Selama ini, isu ketidaknetralan TNI dan rumor kembalinya Dwifungsi sudah cukup mengusik masyarakat, utamanya di kalangan kelompok pemilih terpelajar dan aktivis.

Artinya, jika kepercayaan masyarakat terhadap ketidaknetralan polisi di pesta demokrasi kali ini semakin besar, maka tentu hal ini akan menjadi persoalan serius. Ini juga terkait dengan legitimasi aparatus negara yang kini juga tak hanya terjadi di tubuh Polri, namun juga TNI.

Sementara itu, jika merujuk pada hubungan Jokowi – termasuk juga parpol di lingkaran kekuasaannya – dengan Polri sendiri, selama ini memang dapat dikatakan cukup erat. Secara khusus, hubungan PDIP dan Polri disebut-sebut telah terjalin cukup lama.

Indikasi kedekatan ini misalnya terlihat ketika Menteri Dalam Negeri (Mendagri) Tjahjo Kumolo – yang juga kader PDIP – sempat menunjuk beberapa petinggi Polri untuk menjadi Pelaksana Tugas (Plt) Gubernur jelang Pilkada 2018 lalu.

Selain itu, ada juga sosok seperti Jenderal Polisi (Purnawirawan) Budi Gunawan (BG) yang cukup dekat dengan Megawati Soekarnoputri sebagai Ketua Umum PDIP. Kedekatan tersebut telah menjadi rahasia umum dan juga terjalin cukup lama, mengingat BG adalah ajudan Mega saat menjabat sebagai presiden.

BG disebut-sebut menjadi sosok yang berpengaruh dalam tubuh Polri dan berjasa besar dalam reformasi di tubuh lembaga tersebut pasca berpisah dari ABRI. Hal ini diungkapkan langsung oleh Tito Karnavian jelang pensiunnya BG.

BG bahkan sempat diusulkan menjadi Kapolri dan sempat diisukan akan mendampingi Jokowi sebagai cawapres pada Pilpres 2019. Hal-hal tersebut memang menjadi indikator kedekatan Polri dengan lingkaran kekuasaan.

Jika memang benar bahwa polisi memiliki keterlibatan dalam agenda penggalangan dukungan seperti yang dikatakan oleh Sulman Aziz, maka hal ini akan berpotensi menjadi sebuah skandal politik yang cukup besar, utamanya bagi Jokowi sebagai petahana.
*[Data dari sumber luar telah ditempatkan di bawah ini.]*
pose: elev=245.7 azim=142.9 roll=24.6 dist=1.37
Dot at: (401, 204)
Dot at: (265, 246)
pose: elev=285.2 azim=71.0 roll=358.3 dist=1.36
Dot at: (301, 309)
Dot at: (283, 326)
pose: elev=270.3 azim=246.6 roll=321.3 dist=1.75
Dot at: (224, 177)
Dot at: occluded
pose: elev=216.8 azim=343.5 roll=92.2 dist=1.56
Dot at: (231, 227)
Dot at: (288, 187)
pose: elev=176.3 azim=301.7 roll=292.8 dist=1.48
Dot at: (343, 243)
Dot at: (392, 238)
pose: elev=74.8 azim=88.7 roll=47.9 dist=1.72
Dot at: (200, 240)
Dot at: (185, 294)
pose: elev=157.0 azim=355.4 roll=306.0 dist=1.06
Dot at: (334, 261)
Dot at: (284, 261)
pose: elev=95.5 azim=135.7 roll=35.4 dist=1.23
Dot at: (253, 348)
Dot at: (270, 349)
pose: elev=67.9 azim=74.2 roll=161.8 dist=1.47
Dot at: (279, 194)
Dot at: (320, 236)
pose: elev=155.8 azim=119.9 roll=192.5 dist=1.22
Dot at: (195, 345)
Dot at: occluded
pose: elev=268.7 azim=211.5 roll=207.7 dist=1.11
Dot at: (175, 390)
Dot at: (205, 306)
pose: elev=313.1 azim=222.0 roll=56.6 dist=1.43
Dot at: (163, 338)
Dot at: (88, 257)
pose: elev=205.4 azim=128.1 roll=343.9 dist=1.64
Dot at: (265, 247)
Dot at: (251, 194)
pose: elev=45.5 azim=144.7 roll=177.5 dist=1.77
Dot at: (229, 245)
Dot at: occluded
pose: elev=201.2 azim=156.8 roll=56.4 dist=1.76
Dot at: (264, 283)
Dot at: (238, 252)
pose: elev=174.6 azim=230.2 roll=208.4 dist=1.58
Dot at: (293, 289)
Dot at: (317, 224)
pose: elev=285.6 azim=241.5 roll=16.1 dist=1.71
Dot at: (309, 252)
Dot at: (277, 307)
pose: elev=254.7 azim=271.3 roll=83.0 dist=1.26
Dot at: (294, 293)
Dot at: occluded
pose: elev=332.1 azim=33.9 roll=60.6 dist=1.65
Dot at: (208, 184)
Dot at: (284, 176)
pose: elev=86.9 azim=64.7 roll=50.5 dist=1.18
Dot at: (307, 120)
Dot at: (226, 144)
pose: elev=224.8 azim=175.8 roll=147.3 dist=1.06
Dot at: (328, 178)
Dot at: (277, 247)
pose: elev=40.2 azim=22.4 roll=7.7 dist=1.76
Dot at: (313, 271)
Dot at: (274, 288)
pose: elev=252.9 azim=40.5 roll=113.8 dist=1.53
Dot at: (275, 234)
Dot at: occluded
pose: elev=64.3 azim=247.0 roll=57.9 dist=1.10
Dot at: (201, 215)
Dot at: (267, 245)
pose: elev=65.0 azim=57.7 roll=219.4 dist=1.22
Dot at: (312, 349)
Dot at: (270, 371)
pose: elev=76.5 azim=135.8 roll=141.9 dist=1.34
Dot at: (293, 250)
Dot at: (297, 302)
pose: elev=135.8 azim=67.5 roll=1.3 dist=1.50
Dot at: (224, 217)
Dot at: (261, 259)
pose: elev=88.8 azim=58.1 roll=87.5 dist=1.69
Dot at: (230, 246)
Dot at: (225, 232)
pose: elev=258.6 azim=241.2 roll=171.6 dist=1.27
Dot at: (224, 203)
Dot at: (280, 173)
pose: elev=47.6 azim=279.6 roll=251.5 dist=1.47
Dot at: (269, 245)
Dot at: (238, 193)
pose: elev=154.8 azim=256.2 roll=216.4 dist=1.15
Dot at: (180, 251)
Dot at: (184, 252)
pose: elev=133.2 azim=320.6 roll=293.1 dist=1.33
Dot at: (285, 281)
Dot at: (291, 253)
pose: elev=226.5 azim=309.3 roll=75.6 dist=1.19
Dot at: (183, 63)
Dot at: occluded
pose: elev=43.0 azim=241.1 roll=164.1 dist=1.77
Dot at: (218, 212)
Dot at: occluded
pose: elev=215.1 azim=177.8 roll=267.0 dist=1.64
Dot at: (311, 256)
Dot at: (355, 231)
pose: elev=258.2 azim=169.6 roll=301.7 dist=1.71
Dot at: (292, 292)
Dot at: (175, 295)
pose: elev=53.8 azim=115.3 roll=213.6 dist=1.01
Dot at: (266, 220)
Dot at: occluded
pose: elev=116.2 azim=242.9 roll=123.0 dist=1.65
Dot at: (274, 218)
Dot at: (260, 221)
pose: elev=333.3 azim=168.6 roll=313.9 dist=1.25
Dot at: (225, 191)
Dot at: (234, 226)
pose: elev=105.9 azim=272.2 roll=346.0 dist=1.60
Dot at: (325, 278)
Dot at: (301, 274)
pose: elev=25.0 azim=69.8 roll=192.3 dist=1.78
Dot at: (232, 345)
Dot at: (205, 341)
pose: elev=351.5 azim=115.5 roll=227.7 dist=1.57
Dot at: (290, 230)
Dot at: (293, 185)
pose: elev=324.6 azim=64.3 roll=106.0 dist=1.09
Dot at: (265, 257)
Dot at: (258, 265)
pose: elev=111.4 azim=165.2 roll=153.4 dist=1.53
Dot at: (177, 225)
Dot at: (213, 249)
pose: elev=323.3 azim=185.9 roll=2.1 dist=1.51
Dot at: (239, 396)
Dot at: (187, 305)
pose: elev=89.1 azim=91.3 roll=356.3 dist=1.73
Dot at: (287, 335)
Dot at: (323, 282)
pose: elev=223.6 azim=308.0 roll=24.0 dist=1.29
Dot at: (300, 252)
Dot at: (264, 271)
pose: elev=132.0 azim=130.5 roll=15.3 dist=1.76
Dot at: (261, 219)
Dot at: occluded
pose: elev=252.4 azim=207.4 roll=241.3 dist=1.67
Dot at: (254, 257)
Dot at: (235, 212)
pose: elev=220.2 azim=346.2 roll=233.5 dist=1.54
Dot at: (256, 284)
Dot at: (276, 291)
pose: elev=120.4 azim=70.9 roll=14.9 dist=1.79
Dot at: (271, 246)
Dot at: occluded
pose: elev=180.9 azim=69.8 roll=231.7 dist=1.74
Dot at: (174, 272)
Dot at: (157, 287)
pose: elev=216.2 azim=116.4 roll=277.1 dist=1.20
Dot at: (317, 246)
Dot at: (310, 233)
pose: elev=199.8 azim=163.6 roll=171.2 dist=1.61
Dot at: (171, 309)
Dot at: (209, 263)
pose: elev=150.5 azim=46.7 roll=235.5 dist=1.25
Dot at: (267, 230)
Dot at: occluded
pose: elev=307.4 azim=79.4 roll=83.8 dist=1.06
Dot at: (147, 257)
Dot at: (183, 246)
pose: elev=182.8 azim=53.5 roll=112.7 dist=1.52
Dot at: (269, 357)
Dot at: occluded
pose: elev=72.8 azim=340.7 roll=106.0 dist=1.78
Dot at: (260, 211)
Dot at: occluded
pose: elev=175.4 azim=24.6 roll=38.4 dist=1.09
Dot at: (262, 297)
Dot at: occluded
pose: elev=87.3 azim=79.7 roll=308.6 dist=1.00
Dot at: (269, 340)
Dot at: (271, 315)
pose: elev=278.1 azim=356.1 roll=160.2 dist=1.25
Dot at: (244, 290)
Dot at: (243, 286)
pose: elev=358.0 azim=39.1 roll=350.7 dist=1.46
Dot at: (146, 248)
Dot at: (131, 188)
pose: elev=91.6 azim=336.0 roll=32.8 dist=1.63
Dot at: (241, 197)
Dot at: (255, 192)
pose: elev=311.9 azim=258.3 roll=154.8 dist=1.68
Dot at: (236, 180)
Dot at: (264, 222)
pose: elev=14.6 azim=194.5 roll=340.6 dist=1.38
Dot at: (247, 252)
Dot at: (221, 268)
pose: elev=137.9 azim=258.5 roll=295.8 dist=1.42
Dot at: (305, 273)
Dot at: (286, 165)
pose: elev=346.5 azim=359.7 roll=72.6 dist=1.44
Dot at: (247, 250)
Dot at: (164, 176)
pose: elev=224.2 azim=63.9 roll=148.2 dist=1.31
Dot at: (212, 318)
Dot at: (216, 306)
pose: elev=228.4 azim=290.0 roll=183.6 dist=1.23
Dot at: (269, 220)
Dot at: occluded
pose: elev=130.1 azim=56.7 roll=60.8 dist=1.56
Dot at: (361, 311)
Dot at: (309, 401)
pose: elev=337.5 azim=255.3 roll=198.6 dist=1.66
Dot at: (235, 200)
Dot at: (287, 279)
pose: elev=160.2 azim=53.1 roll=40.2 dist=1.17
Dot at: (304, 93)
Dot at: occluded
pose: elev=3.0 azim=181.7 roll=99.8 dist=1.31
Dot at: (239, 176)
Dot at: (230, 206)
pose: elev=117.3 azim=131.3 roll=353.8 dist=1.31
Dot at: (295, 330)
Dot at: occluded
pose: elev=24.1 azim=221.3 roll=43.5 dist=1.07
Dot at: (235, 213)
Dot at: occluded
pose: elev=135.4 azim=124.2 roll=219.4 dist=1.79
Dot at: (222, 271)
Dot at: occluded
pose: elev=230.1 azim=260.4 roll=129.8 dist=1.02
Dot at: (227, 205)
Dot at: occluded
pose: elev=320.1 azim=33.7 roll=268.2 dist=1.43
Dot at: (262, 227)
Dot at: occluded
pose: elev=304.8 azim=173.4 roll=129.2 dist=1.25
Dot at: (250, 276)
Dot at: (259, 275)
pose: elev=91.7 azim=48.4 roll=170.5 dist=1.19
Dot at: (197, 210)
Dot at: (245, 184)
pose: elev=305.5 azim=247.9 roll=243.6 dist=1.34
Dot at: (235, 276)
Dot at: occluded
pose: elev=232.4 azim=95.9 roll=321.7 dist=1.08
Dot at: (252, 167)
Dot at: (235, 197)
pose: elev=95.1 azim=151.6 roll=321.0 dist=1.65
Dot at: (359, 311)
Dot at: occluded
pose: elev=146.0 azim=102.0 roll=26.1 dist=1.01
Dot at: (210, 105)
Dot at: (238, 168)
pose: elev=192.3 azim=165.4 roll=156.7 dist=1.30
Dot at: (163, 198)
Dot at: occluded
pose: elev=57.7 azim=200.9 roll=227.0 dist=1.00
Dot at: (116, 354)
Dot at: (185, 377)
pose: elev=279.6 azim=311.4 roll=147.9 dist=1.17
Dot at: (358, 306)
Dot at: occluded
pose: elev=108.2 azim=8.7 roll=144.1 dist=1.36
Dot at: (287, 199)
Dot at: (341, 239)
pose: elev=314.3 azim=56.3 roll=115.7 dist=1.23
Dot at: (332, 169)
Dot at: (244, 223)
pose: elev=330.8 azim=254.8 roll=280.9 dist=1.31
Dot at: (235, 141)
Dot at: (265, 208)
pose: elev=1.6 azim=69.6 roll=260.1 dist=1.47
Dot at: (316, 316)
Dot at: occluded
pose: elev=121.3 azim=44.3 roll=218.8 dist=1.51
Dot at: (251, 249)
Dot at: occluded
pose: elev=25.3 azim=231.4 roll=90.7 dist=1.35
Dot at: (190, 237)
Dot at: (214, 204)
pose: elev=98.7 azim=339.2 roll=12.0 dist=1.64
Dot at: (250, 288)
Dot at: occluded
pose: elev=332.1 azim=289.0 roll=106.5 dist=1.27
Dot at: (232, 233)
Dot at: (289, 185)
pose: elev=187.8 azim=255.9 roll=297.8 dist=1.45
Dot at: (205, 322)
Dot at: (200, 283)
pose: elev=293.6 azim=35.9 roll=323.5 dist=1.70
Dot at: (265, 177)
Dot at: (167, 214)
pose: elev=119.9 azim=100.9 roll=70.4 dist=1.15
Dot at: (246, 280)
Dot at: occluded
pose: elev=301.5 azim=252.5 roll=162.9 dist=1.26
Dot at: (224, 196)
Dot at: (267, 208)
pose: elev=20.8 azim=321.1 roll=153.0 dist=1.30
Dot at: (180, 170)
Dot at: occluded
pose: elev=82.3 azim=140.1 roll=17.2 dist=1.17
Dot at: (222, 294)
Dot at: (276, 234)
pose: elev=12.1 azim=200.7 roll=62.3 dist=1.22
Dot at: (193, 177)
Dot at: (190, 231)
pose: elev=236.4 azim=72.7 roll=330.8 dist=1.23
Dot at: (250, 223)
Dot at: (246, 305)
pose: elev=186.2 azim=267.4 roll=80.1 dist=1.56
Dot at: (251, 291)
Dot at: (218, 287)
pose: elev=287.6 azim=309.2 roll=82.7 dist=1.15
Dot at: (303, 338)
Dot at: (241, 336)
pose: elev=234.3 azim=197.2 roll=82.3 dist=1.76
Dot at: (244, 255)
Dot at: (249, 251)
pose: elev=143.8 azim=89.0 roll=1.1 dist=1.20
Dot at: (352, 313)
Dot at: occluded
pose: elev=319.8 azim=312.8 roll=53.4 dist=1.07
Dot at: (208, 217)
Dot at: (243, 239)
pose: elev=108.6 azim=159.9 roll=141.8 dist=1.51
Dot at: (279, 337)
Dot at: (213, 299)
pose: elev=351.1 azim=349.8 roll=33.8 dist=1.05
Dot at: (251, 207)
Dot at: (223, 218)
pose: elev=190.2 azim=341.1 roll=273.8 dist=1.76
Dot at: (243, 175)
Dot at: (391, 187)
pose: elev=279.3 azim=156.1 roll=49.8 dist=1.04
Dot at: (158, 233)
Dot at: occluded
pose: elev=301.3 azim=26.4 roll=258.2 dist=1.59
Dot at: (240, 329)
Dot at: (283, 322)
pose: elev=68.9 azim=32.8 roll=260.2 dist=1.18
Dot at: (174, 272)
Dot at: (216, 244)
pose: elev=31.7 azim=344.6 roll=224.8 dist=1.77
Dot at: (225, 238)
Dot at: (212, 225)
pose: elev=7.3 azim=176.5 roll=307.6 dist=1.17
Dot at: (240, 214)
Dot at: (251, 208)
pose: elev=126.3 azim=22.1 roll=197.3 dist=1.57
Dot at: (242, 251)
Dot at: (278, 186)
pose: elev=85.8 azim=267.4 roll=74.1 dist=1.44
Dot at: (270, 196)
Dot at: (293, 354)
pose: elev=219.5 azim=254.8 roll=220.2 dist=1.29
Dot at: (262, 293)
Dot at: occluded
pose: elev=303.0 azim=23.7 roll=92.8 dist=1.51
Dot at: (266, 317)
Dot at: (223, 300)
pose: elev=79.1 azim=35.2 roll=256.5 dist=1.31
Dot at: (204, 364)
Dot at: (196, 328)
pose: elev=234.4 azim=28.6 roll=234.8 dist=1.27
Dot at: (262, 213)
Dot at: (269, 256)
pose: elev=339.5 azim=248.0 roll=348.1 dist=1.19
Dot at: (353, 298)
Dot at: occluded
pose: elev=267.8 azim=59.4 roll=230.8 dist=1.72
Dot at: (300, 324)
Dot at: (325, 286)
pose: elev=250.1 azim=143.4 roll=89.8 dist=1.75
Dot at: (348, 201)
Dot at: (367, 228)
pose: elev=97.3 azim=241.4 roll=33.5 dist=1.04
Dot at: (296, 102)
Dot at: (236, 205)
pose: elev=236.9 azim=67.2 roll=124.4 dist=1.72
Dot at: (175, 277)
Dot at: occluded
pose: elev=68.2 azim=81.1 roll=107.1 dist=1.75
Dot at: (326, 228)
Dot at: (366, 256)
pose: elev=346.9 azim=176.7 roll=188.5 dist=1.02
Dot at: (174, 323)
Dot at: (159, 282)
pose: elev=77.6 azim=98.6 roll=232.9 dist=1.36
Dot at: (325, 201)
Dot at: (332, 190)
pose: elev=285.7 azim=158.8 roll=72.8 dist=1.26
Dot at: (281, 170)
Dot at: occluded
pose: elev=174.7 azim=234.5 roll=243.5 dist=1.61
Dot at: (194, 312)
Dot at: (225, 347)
Skandal politik sendiri merupakan tindakan atau peristiwa yang dianggap salah secara moral atau hukum dan menyebabkan kemarahan publik.

Politisi, pejabat pemerintah, pejabat partai, pelobi dapat dituduh melakukan berbagai praktik ilegal, korup, atau tidak etis yang melibatkan melanggar hukum atau kode moral negara.

Mengingat semakin dekatnya hari pencoblosan, tentu saja potensi skandal politik dengan munculnya isu ketidaknetralan polisi ini cukup mengganggu perkara etika dalam Pemilu dan proses demokrasi.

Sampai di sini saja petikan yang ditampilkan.